A 60-day public comment period has now opened with the US Forest Service regarding proposed changes to the Roadless Rule. If approved, the Tongass National Forest will be exempt from the 2001 Roadless Rule, which currently prevents new roads from being constructed in inventoried roadless areas. In turn, this has prevented mining and logging projects. This is an opportunity for Yakutat residents’ opinions to be heard and considered by the federal government, regarding an issue that will directly affect our land.
On the US Forest Service’s website, www.fs.usda.gov/project/?project=54511, the entirety of the Draft Environmental Impact Statement can be accessed for free. This proposal outlines six options, which range from “No Action” to “Exempt”. “No Action” continues the complete protection of the Tongass, while “Exempt” opens the entire 9,200,000 acres for use. The alternatives serve as a spectrum of options, which present possible compromises between continuing protection and unrestricting access. This change in regulation has the power to greatly impact our ecosystem health.

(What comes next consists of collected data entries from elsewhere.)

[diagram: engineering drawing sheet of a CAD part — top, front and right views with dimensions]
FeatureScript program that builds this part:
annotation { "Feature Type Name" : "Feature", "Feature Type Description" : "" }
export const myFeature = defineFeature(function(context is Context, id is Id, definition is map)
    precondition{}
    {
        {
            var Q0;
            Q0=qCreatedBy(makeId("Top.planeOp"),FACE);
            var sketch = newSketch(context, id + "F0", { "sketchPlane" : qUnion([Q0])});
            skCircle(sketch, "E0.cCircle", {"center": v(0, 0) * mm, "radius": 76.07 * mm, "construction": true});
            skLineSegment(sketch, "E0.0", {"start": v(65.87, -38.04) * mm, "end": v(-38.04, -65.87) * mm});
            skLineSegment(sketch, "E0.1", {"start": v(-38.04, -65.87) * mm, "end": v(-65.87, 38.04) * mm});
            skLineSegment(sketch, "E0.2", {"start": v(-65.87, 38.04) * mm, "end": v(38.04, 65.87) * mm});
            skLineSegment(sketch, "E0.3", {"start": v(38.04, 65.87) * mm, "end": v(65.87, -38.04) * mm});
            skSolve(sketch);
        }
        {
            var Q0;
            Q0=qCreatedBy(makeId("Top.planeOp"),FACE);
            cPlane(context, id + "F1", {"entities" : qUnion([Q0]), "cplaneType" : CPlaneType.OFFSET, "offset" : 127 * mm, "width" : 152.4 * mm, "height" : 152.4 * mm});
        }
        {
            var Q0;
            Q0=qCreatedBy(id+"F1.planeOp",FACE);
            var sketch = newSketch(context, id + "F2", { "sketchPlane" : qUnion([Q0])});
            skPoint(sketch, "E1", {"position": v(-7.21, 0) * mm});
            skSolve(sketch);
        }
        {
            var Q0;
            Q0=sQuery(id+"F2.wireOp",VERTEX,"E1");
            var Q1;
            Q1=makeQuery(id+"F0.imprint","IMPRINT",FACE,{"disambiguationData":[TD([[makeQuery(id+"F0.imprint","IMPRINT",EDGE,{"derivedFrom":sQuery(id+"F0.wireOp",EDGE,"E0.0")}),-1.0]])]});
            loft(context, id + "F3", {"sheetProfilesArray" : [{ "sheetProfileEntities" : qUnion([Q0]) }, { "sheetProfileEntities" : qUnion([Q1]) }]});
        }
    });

In the wake of global climate change, logging the Tongass would jeopardize a massive carbon sink. The construction of roads would fragment wildlife habitats and potentially reduce the biodiversity of our old-growth forest. However, road construction would also provide easier access to important cultural sites and hunting grounds. It also may affect our local economy, such as seasonal lodges whose income relies on guiding recreational trips to remote areas. Given the seasonal, nonresident nature of these projects, it’s unclear whether logging and timber would provide local jobs.
The Tongass Forest is home to Yakutat Forelands, wetlands which improve water quality and provide us with pristine drinking water. This watershed is also vital to our salmon runs, which are the cornerstone of our economy and subsistence way of life. This area has been subject to mineral exploration in the past and changes to the Roadless Rule could reintroduce potential development and associated impacts. The introduction of mining and logging would result in cascading effects that alter our water and land. The disruption of soil and loss of trees would increase erosion in our rivers, affecting our fishery productivity.
How to Submit Comments or Find More Information
YTT encourages our members to explore USFS resources to learn the depth of these proposed changes, and to voice their opinions regarding this issue, such as which of the six alternatives they prefer. Your opinion may be voiced through written comments emailed to email@example.com, submitted online through the USFS website above, or mailed to USDA Forest Service, Attn: Alaska Roadless Rule, P.O. Box 21628, Juneau, Alaska, 99802. The public has until midnight Alaska Time on December 17th to submit their comments.
The USFS has scheduled an Alaska Roadless Rulemaking public meeting for November 5, 2019, at the ANB Hall.